Miss Fatima Jinnah’s golden 1955 Cadillac Series 62 Convertible and white 1965 Mercedes Benz 200 have been parked in the National Museum Karachi, not been roadworthy since ages and would have been corroded away completely if weren’t saved by a few people. After a great effort of 19 years, both of Miss Jinnah’s cars are at last going to be preserved.
Behind this struggle are Mohsin Ikram, founder and president of the Vintage and Classic Car Club of Pakistan and Motorheads Pakistan.
They first found these cars at the Mohatta Palace back in 1992/93. Ikram says that at that time they were parked in the palace garage and weren’t in such a terrible condition, with even the stickers on the engines intact.

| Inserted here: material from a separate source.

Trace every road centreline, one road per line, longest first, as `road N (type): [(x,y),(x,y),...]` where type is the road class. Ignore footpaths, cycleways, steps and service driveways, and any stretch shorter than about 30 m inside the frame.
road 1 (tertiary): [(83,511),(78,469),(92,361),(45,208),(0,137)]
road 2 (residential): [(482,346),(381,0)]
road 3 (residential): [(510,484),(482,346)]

And they stayed there until 1997 when the Sindh government renewed the Mohatta Palace. That’s when the workers doing work on the building shifted the cars from their garage and left them outside. Not realizing their value, they used to sit on their bonnets everyday and eat their food on them.

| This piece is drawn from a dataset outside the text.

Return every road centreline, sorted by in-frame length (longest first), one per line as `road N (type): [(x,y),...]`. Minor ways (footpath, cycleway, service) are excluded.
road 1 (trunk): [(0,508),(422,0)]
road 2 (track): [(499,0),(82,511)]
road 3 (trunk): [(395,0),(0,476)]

Just then Mr Ikram came across with the news by a collector of classic cars bragging about how he had broken the dashboard of one of the cars to pull out its clock and other accessories. Hurriedly, when Mr Ikram went at the scene himself he was surprised to see the missing parts of the cars including their wheels and rims. The car was in an awful condition with many of its parts missing. This made him to write to the governor of Sindh to immediately take this matter into consideration.

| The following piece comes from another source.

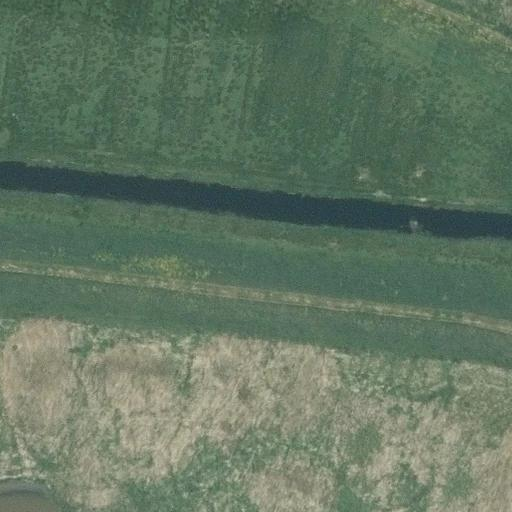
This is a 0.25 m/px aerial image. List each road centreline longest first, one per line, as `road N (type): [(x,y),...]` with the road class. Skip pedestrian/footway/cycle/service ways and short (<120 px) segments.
road 1 (track): [(511,322),(0,260)]
road 2 (track): [(393,0),(511,53)]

His letter brought a little change, as the cars were soon taken away from the Mohatta Palace and sent to the Sindh Archives department. “They literally dragged them to the Sindh Archives building causing further damage. I thought then that people should know about what was happening to this national asset so I wrote a letter for Dawn’s ‘Letters to the Editor’ section, which prompted several more letters from other people as shocked as myself over the treatment meted out to the cars. Of course, all were in favor of restoring them, especially those in authority, who seem excited at the prospect of these heritage vehicles getting restored,” explained Mr Ikram.
Mr Ikram is a great fan of old and vintage cars and has himself restored over a hundred of them therefore he felt positive enough to volunteer for this cause as well. “I am so passionate about classic cars that initially I even offered to do it for free,” he says. Many people visited Sindh Archives department but things didn’t turned up until another humane citizen of Karachi filed a petition in the Sindh High Court for the responsibility of the cars so that they can be restored.
This matter, soon, caught attention of many. Around 2006, there were strategies to take the cars to Islamabad to be conserved and displayed at an army museum or at a park named after Miss Fatima Jinnah in F-9.
“But my argument is this that these cars are a part of Karachi’s heritage. They should stay in this city. I told them that I would only help in restoring the cars if they stay in Karachi and are displayed at the Mohatta Palace where they actually belong,” Mr Ikram shares.
“I am happy that after years it is finally going to happen,” says Mr Ikram, who is, fortunately, now working as a consultant on this project.
Mr Ikram says that the preservation could take up to one-and-a-half or two years more. It may take additional work but they will be unique and original, not some replicas from China, Taiwan, Korea or India,” he winds up.